In this age of technological advancements is it unusual to be pining for the days of the non-electronic book? Every day we spend hour after hour staring at a computer screen to check our email, use our productivity software to produce documents, spreadsheets and presentations, research articles, read up-to-the-minute content, and on. But now we have these amazing electronic books that allow us to carry our entire library with us from place to place.
But there is still something so wonderful about picking up a well made book. Handling a cloth-bound tome with a finely textured page and deckled edge gives you the sense that what you’re reading is important, and makes you appreciate the time and effort that went into creating a book from idea to final product. With our electronic formats coming at us so stealthily, and with such immediacy, it is often easy to forget all the work that went into a story’s creation.
And settling down with a great novel is about slowing down, leisure, taking the time to enter a different world than the one rushing past us each day. By reading on the go, with our e-inks, and electronic page turns, we lose that tactile connection we had to our books. Feeling the raised inks and textured weave as our finger trails along to guide our eyes, or turning down the corner of a page to save our place, are just some of the sensory experiences we lose from following a story on an ebook.

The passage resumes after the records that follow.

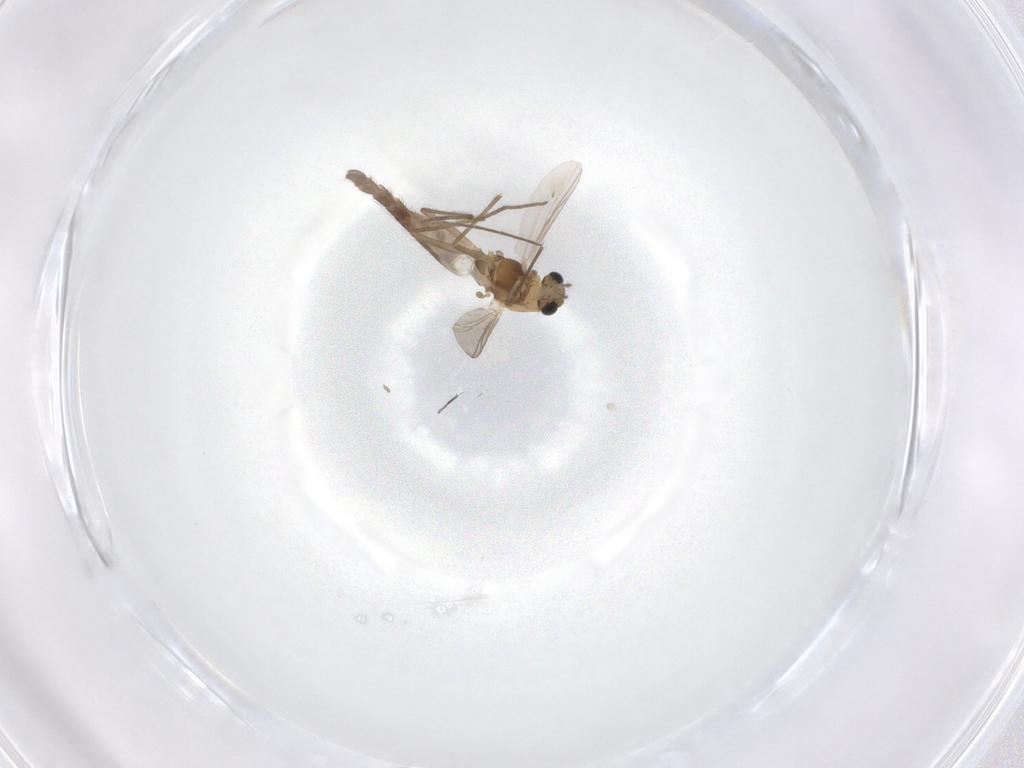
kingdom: Animalia
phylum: Arthropoda
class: Insecta
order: Diptera
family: Chironomidae
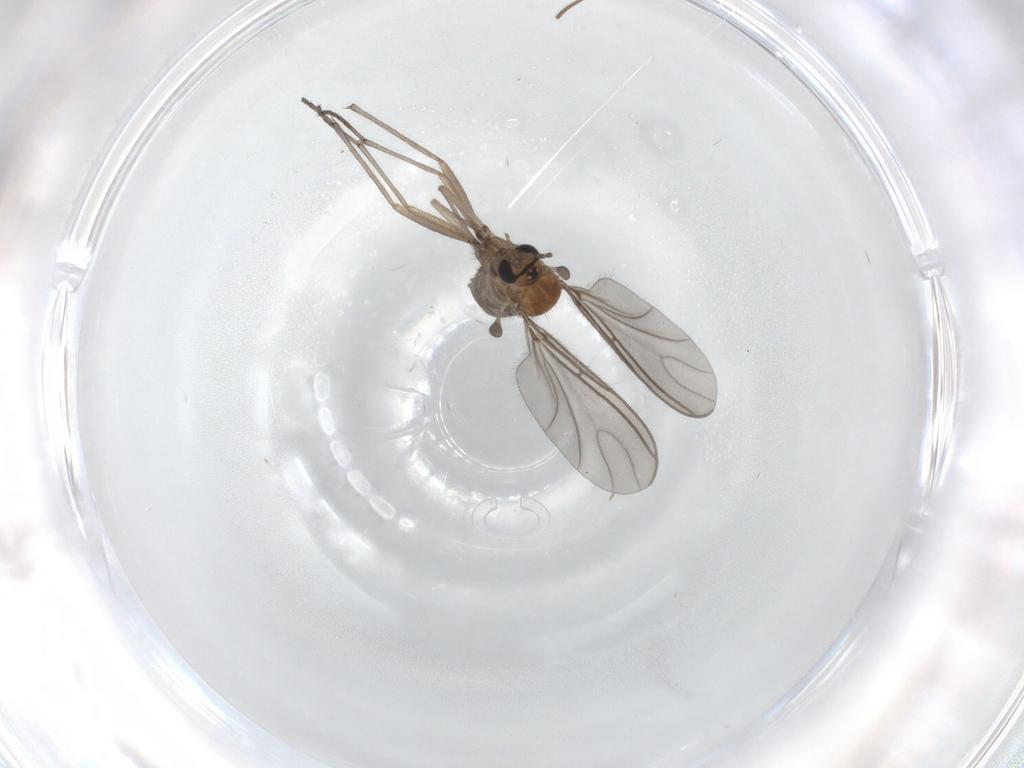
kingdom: Animalia
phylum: Arthropoda
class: Insecta
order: Diptera
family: Sciaridae
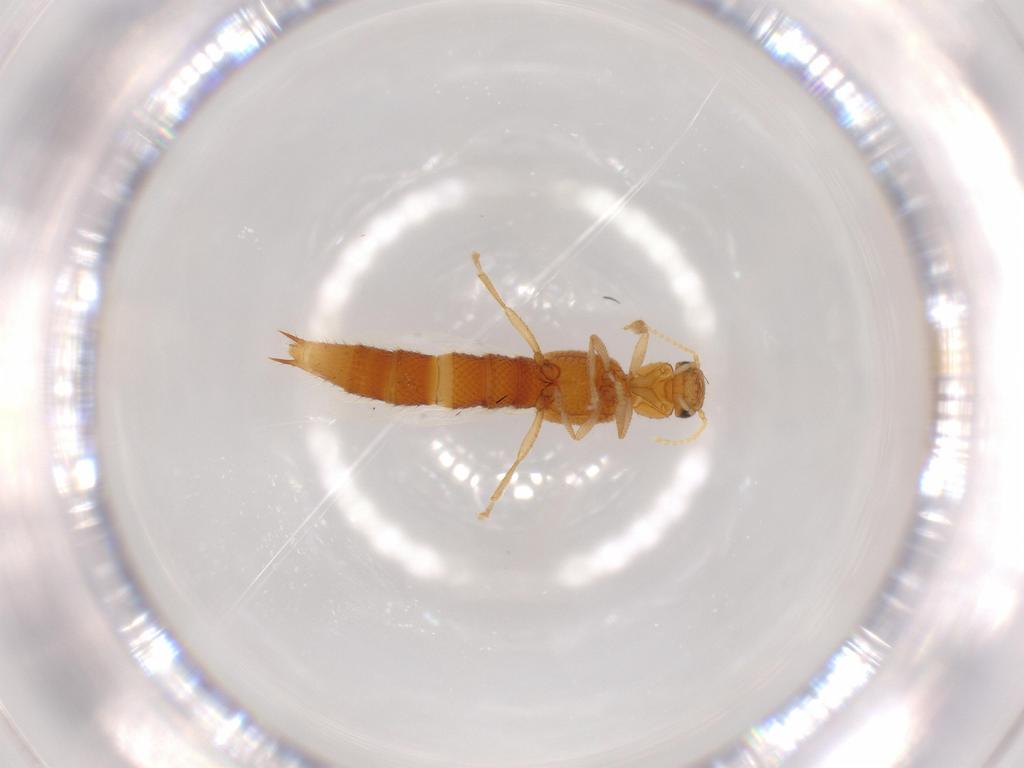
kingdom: Animalia
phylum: Arthropoda
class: Insecta
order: Coleoptera
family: Staphylinidae
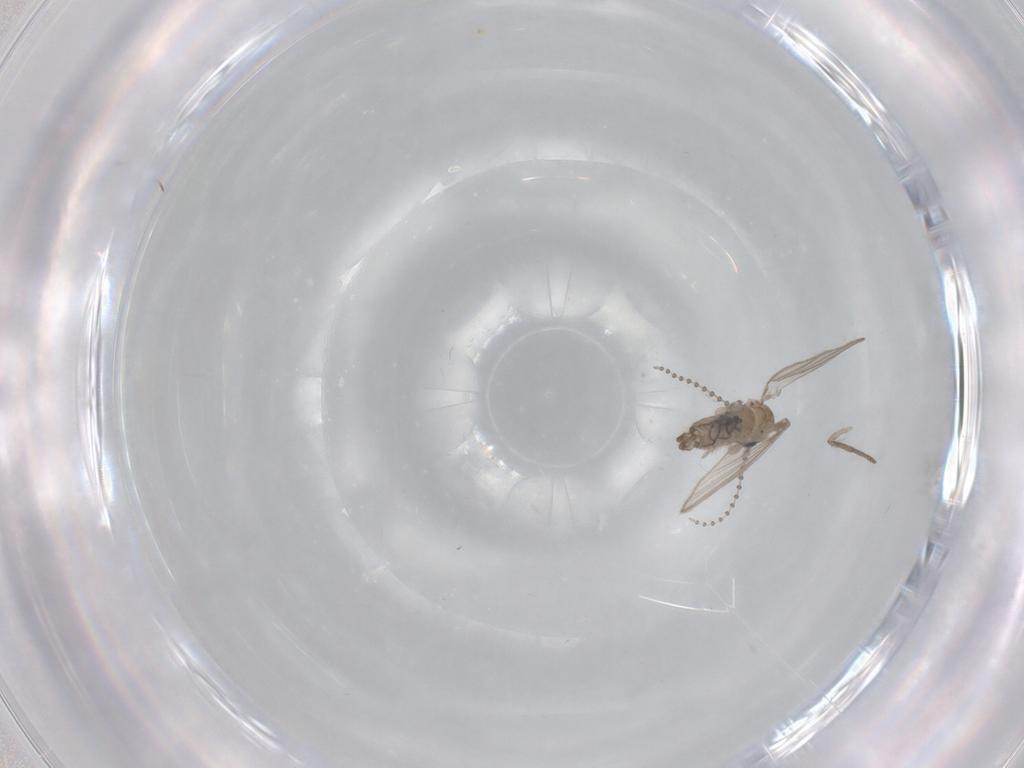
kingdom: Animalia
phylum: Arthropoda
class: Insecta
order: Diptera
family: Psychodidae
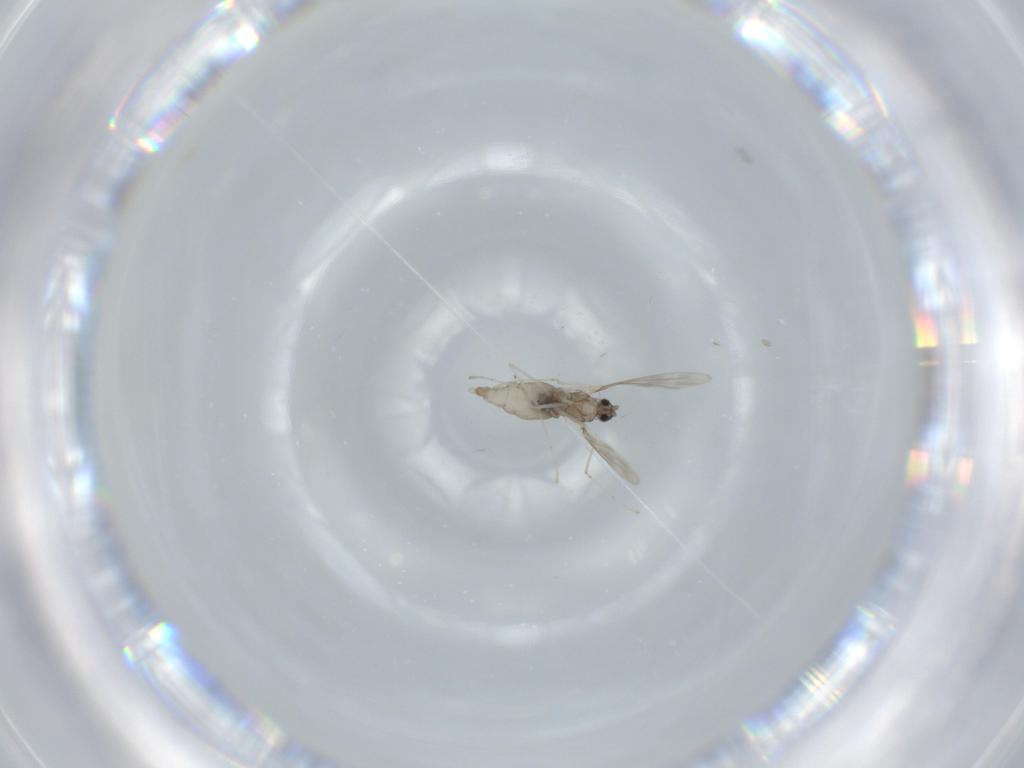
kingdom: Animalia
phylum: Arthropoda
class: Insecta
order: Diptera
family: Cecidomyiidae
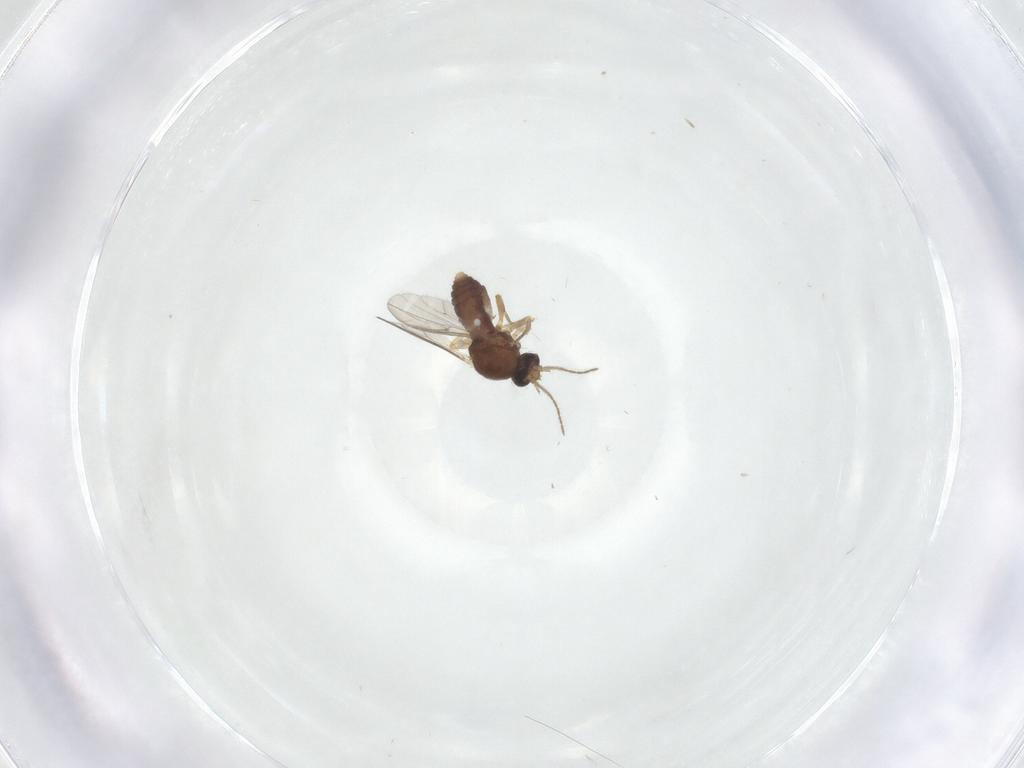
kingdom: Animalia
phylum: Arthropoda
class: Insecta
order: Diptera
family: Ceratopogonidae
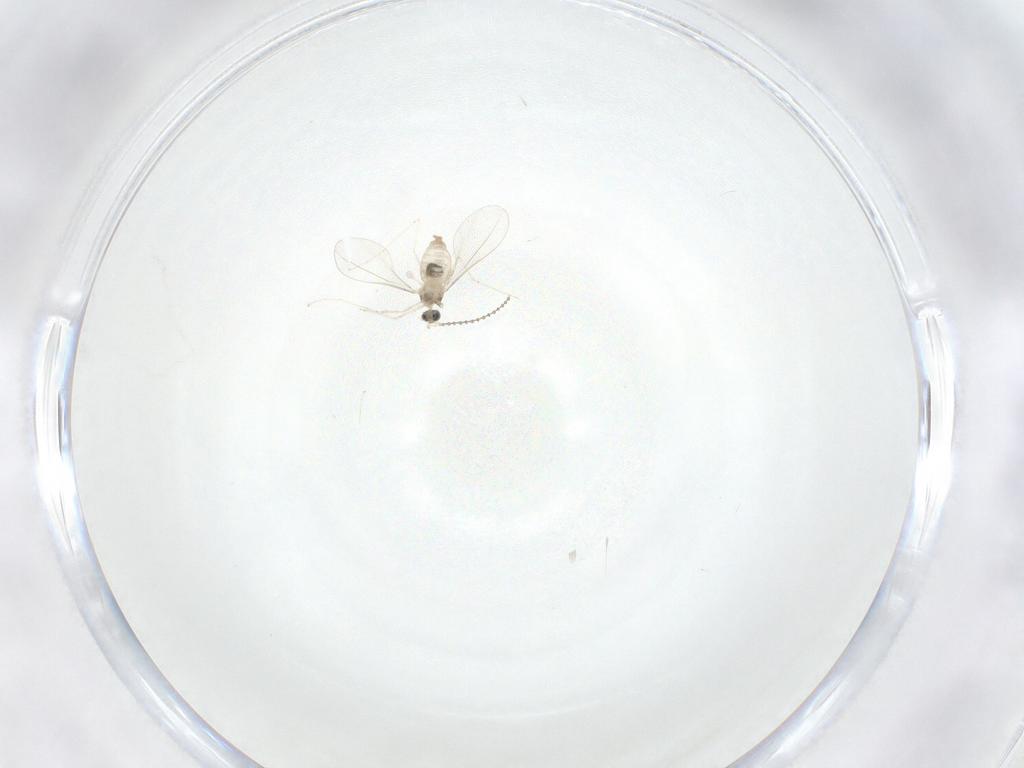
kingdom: Animalia
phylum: Arthropoda
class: Insecta
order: Diptera
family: Cecidomyiidae
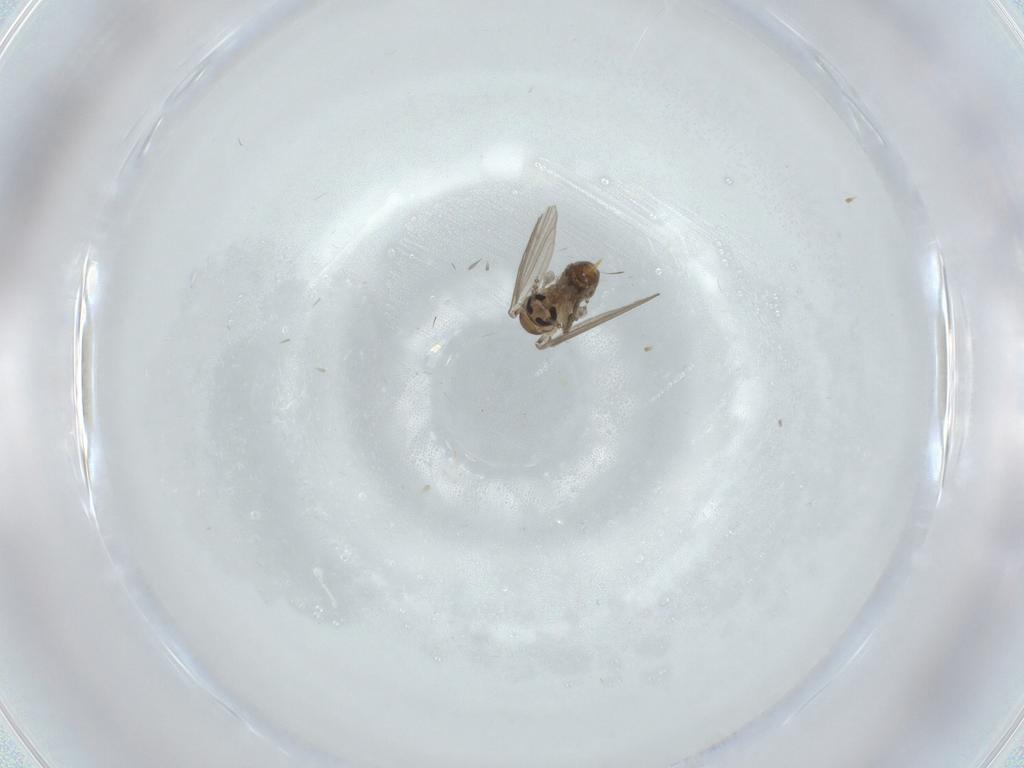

The experience of sitting in our homes with our shelves of well-loved and well-read novels surrounding us cannot be matched with a portable library on a memory chip. And a visit to a public library with a loaner ebook reader and empty shelves does not create the sense of wonder in our young children as a room filled to the ceiling with colorful and exciting stories.
As a reader, I have moved on to the ebook format with a relish, opting instead for the ease and convenience of the electronic medium, but have moments of nostalgia for those beautifully printed, illustrated and designed books that were the norm until recent years. And to those brave authors who have opted not to conform, just yet, to the digital world, your steadfastness is to be commended.